The World Health Organisation (WHO) warned on Thursday that the Zika virus infection may infect up to four million people as it is spreading “explosively”.
Currently, 1.5 million people are estimated to have been affected by the Zika virus.
The WHO also called for an emergency meeting on February 1, 2016 to decide if the outbreak of the mosquito-borne disease should be declared an international health emergency.
A statement by Christian Lindmeier, WHO Communications Officer, reads:
WHO Director-General, Margaret Chan, will convene an International Health Regulations Emergency Committee on Zika virus and observed increase in neurological disorders and neonatal malformations.
The Committee will meet on Monday 1 February in Geneva to ascertain whether the outbreak constitutes a Public Health Emergency of International Concern.
Decisions concerning the Committee’s membership and advice will be made public on WHO’s website.
In May 2015, Brazil reported its first case of Zika virus disease.
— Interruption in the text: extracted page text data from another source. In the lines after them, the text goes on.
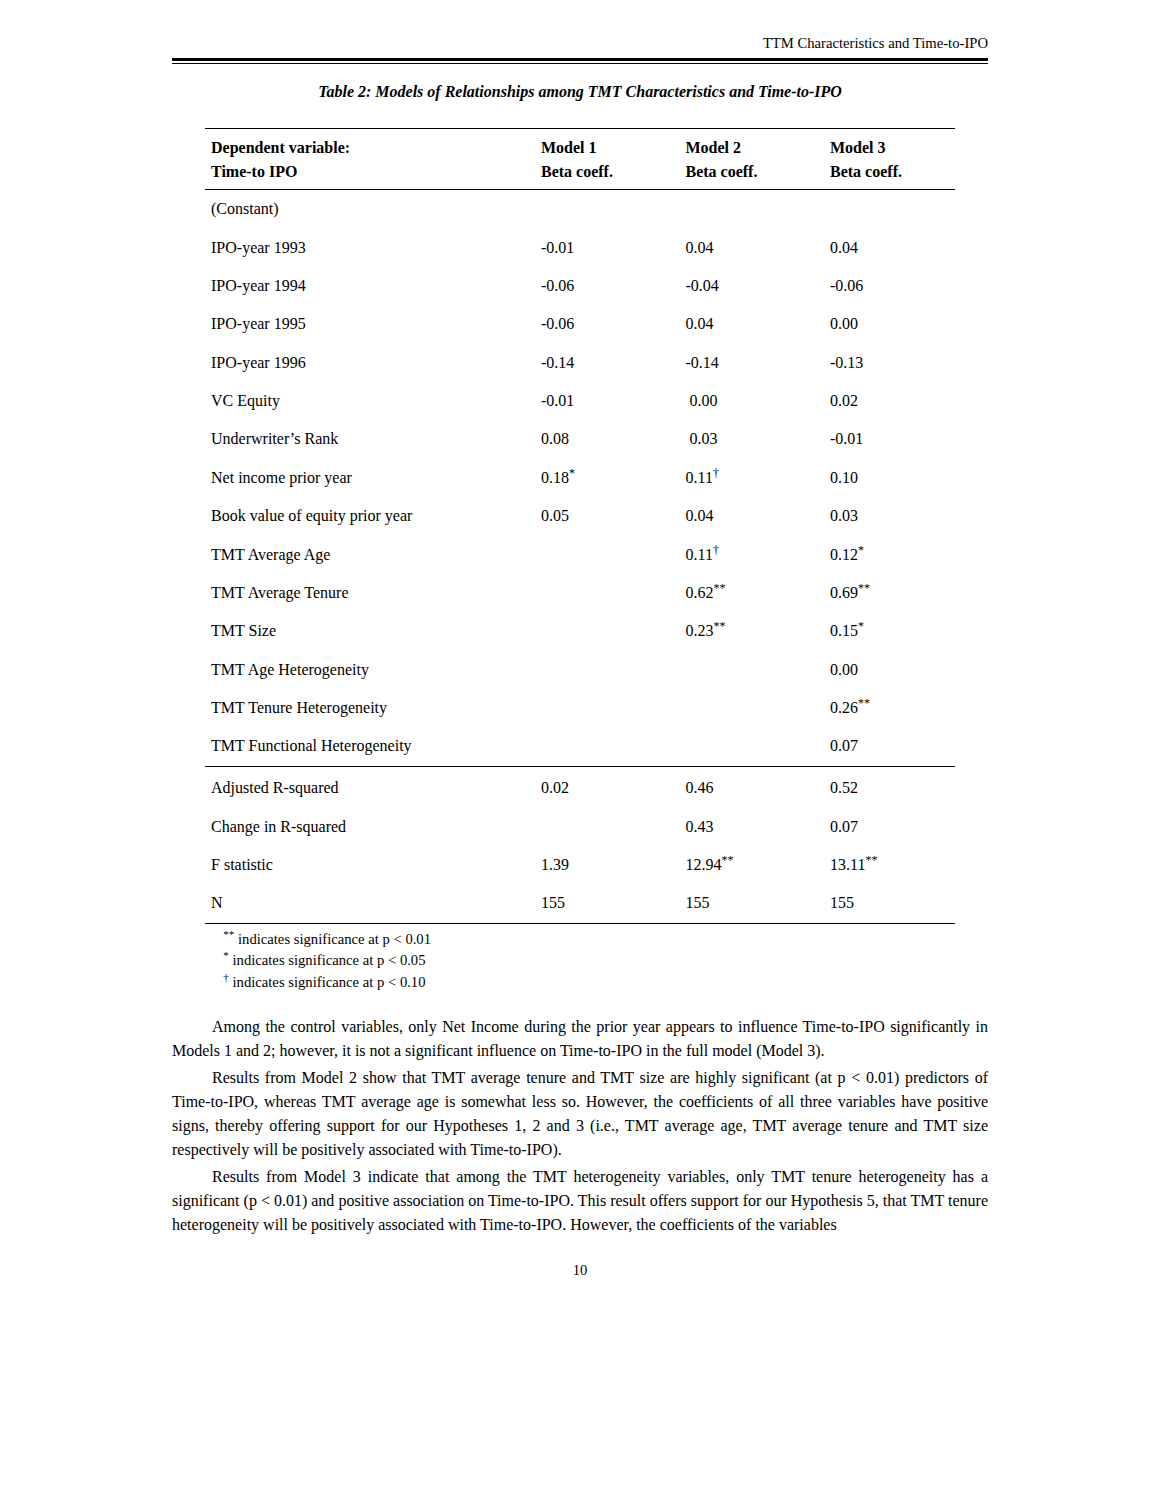TTM Characteristics and Time-to-IPO
Table 2: Models of Relationships among TMT Characteristics and Time-to-IPO
| Dependent variable: Time-to IPO | Model 1 Beta coeff. | Model 2 Beta coeff. | Model 3 Beta coeff. |
| --- | --- | --- | --- |
| (Constant) | | | |
| IPO-year 1993 | -0.01 | 0.04 | 0.04 |
| IPO-year 1994 | -0.06 | -0.04 | -0.06 |
| IPO-year 1995 | -0.06 | 0.04 | 0.00 |
| IPO-year 1996 | -0.14 | -0.14 | -0.13 |
| VC Equity | -0.01 | 0.00 | 0.02 |
| Underwriter’s Rank | 0.08 | 0.03 | -0.01 |
| Net income prior year | 0.18 * | 0.11 † | 0.10 |
| Book value of equity prior year | 0.05 | 0.04 | 0.03 |
| TMT Average Age | | 0.11 † | 0.12 * |
| TMT Average Tenure | | 0.62 ** | 0.69 ** |
| TMT Size | | 0.23 ** | 0.15 * |
| TMT Age Heterogeneity | | | 0.00 |
| TMT Tenure Heterogeneity | | | 0.26 ** |
| TMT Functional Heterogeneity | | | 0.07 |
| Adjusted R-squared | 0.02 | 0.46 | 0.52 |
| Change in R-squared | | 0.43 | 0.07 |
| F statistic | 1.39 | 12.94 ** | 13.11 ** |
| N | 155 | 155 | 155 |
** indicates significance at p < 0.01
* indicates significance at p < 0.05
† indicates significance at p < 0.10
Among the control variables, only Net Income during the prior year appears to influence Time-to-IPO significantly in Models 1 and 2; however, it is not a significant influence on Time-to-IPO in the full model (Model 3).
Results from Model 2 show that TMT average tenure and TMT size are highly significant (at p < 0.01) predictors of Time-to-IPO, whereas TMT average age is somewhat less so. However, the coefficients of all three variables have positive signs, thereby offering support for our Hypotheses 1, 2 and 3 (i.e., TMT average age, TMT average tenure and TMT size respectively will be positively associated with Time-to-IPO).
Results from Model 3 indicate that among the TMT heterogeneity variables, only TMT tenure heterogeneity has a significant (p < 0.01) and positive association on Time-to-IPO. This result offers support for our Hypothesis 5, that TMT tenure heterogeneity will be positively associated with Time-to-IPO. However, the coefficients of the variables
10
Since then, the disease has spread within Brazil and to 22 other countries and territories in the region.
Arrival of the virus in some countries of the Americas, notably Brazil, has been associated with a steep increase in the birth of babies with abnormally small heads and in cases of Guillain-Barré syndrome, a poorly understood condition in which the immune system attacks the nervous system, sometimes resulting in paralysis.
A causal relationship between Zika virus infection and birth defects and neurological syndromes has not been established, but is strongly suspected.